Investigadores de la Universidad de Miami han descubierto que el efecto invernadero del dióxido de carbono aumenta a medida que aumenta su concentración en la atmósfera, lo que pone en duda creencias arraigadas sobre su capacidad para atrapar calor continuamente. El nuevo estudio, dirigido por científicos de la Escuela Rosenstiel de Ciencias Oceánicas, Atmosféricas y Ciencias de la Universidad de Miami, publicado en la revista Science, se produce mientras los líderes mundiales se encuentran en Dubai, Emiratos Árabes Unidos, esta semana para la COP28, la conferencia de las Naciones Unidas sobre el cambio climático.

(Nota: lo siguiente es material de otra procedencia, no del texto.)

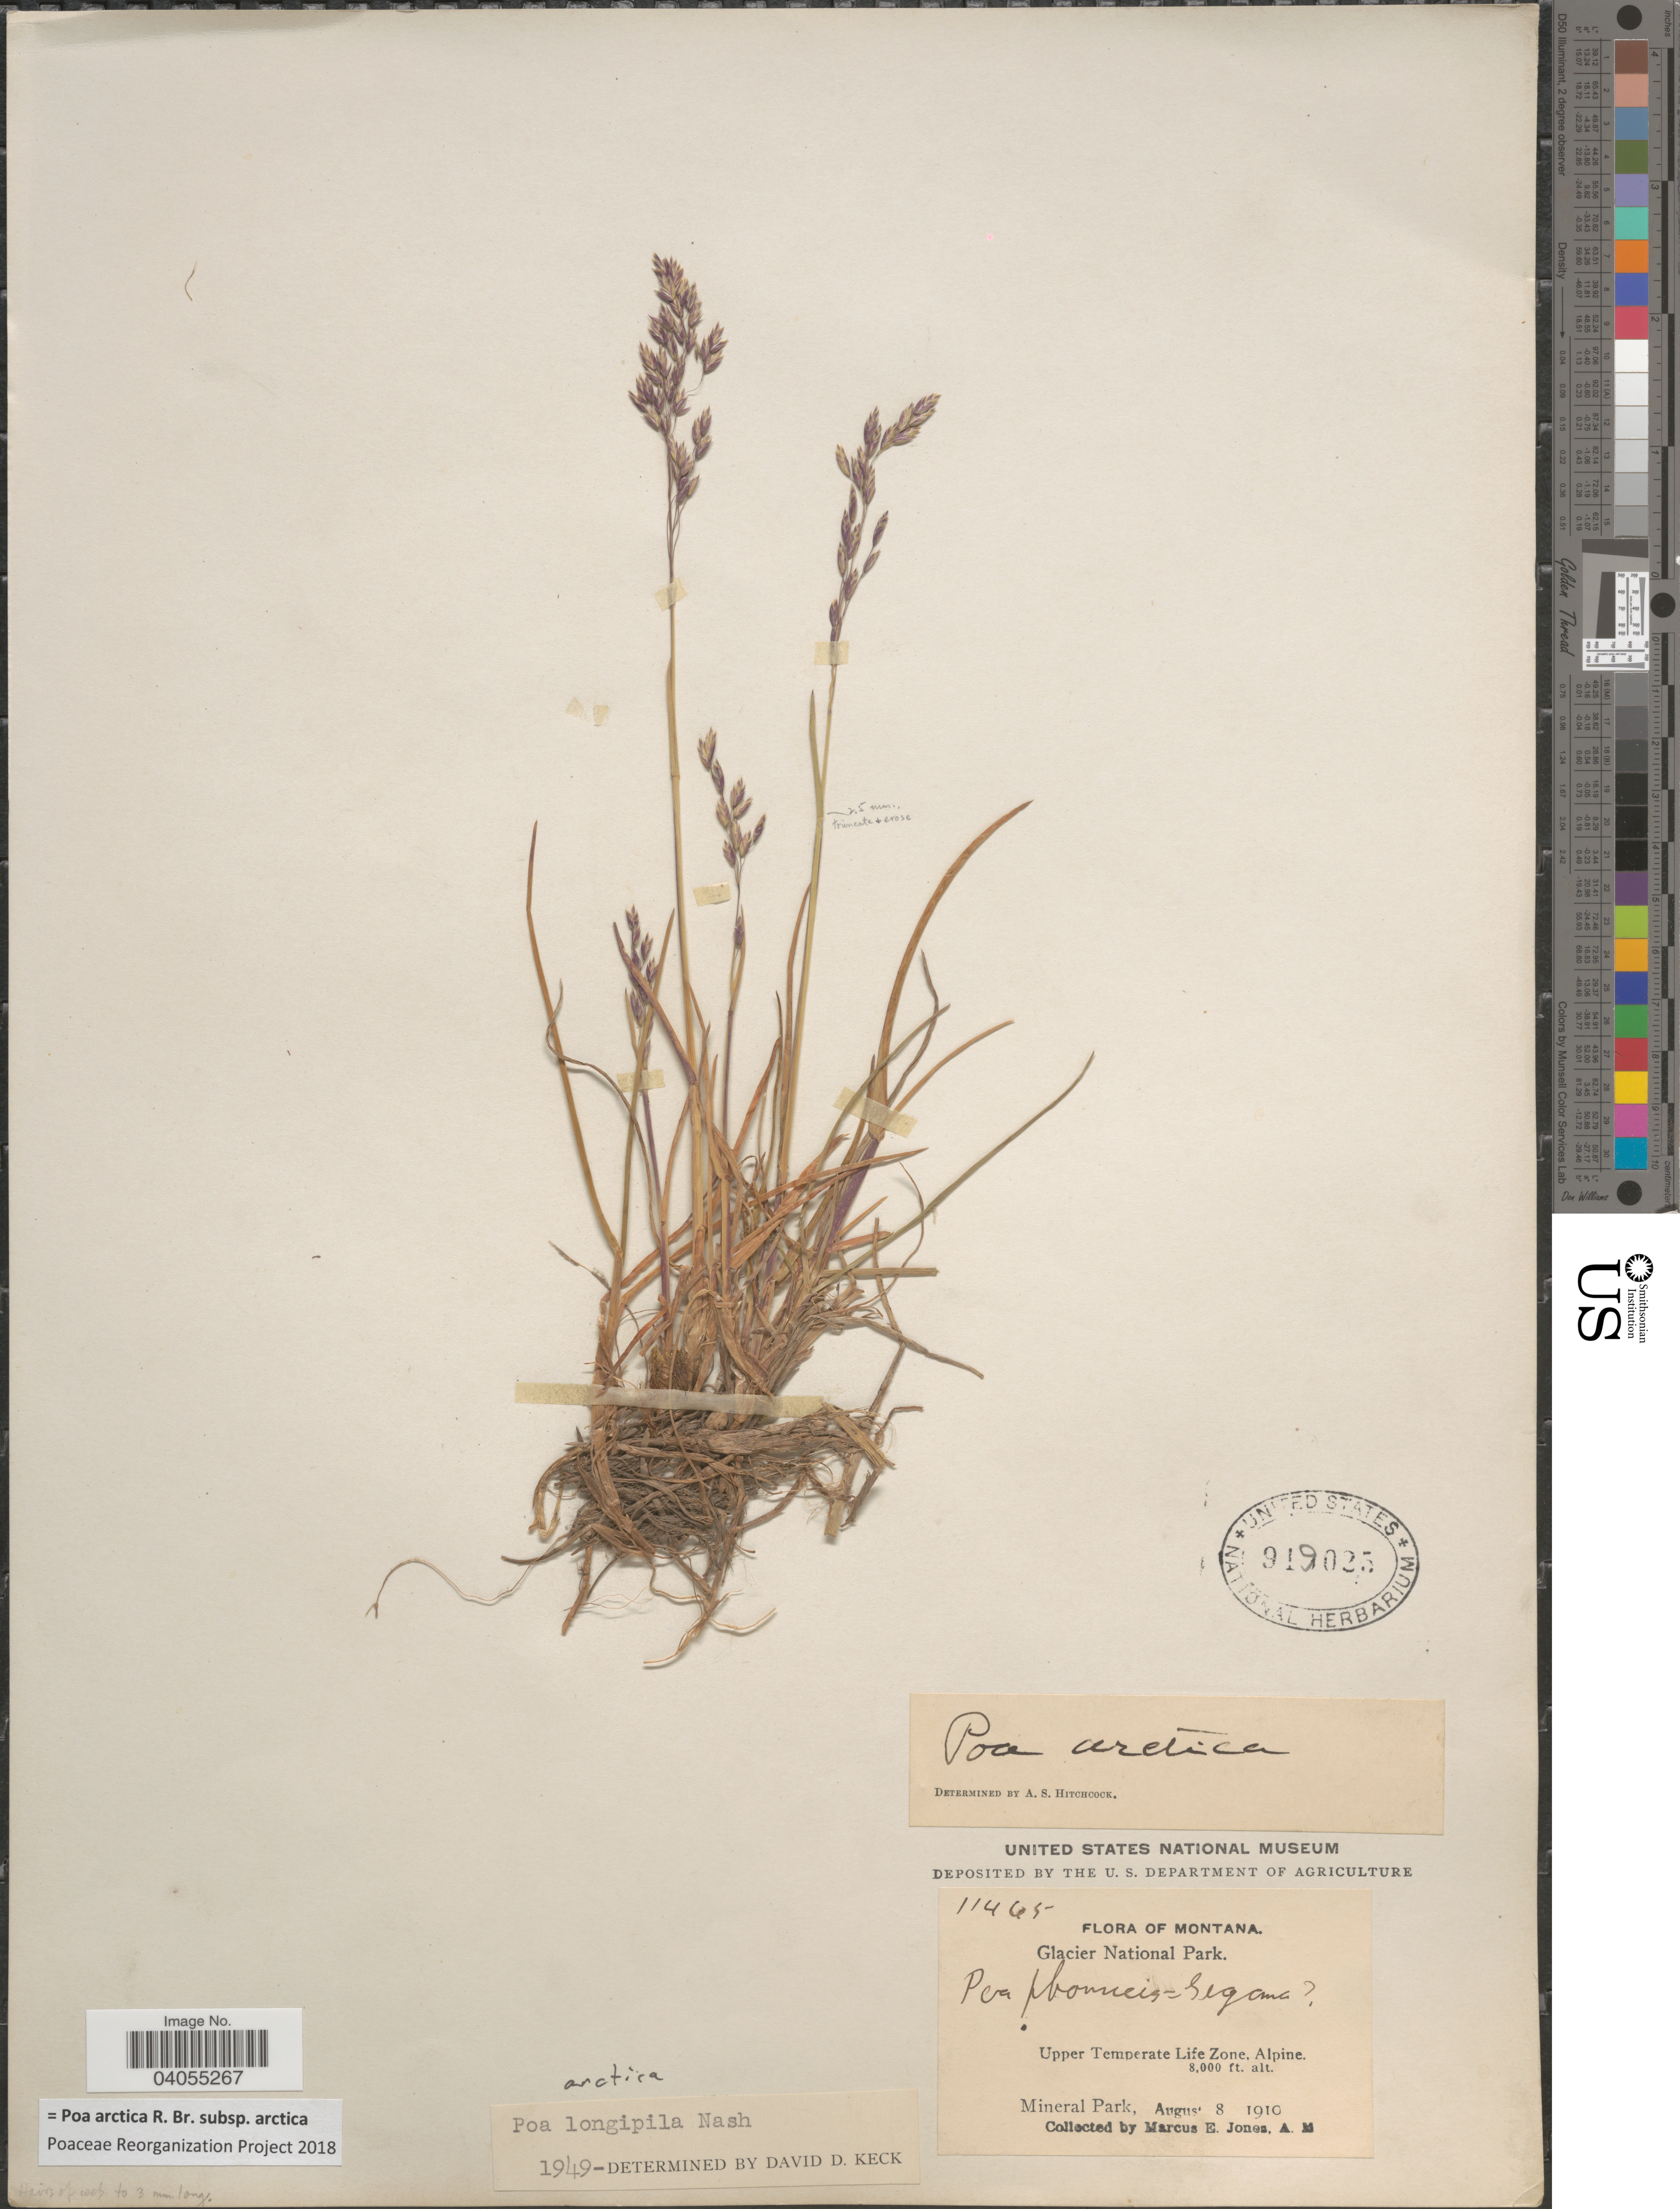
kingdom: Plantae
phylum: Tracheophyta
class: Liliopsida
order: Poales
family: Poaceae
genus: Poa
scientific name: Poa arctica subsp. arctica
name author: R. Br.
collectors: M. E. Jones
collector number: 11465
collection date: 1910-08-08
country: United States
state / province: Montana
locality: Glacier National Park. Upper Temperate Life Zone, Alpine. Mineral Park.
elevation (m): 2438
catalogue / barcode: US 919025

"Nuestros hallazgos significan que a medida que el clima responde al aumento del dióxido de carbono, el propio dióxido de carbono se convierte en un gas de efecto invernadero más fuerte", dijo Brian Soden, autor principal del estudio y profesor de ciencias atmosféricas en la Escuela Rosenstiel. "Esta es una confirmación más de que es necesario frenar las emisiones de carbono lo antes posible para evitar los peores impactos del cambio climático".
Durante mucho tiempo se ha pensado que el aumento proporcional del calor atrapado en la atmósfera por el dióxido de carbono (lo que los científicos llaman forzamiento radiativo) es una constante que no cambia con el tiempo.
"Este nuevo hallazgo muestra que el forzamiento radiativo no es constante, sino que cambia a medida que el clima responde al aumento del dióxido de carbono", dijo Ryan Kramer, científico físico del Laboratorio de Dinámica de Fluidos Geofísicos de la Administración Nacional Oceánica y Atmosférica (NOAA) y ex alumno del Rosenstiel College.
El dióxido de carbono contribuye al calentamiento global al atrapar la energía térmica en el sistema climático. El primer autor del estudio, Haozhe He, completó la investigación mientras cursaba su doctorado en la Escuela Rosenstiel. Él cree: "Esta nueva comprensión tiene gran importancia para interpretar los cambios climáticos pasados y futuros, y significa que los climas con altos niveles de dióxido de carbono pueden ser inherentemente más sensibles que los climas con bajos niveles de dióxido de carbono".
El trabajo se realizó utilizando un conjunto de simulaciones de modelos climáticos proporcionadas por el Proyecto de Intercomparación de Modelos Acoplados (CMIP), que proporciona una serie coordinada de experimentos con docenas de los modelos climáticos más completos del mundo para respaldar las evaluaciones del IPCC. Para llevar su trabajo más allá del mundo simulado de los modelos climáticos, el equipo también realizó una serie de cálculos de flujo radiativo "fuera de línea" utilizando modelos analíticos y de transferencia radiativa de alta precisión.
El estudio, "La dependencia estatal del forzamiento de dióxido de carbono y sus implicaciones para la sensibilidad climática", se publicó en la edición del 1 de diciembre de Science. Nadir-Jewanji del Laboratorio de Geohidrodinámica de la Administración Nacional Oceánica y Atmosférica también es coautor del estudio.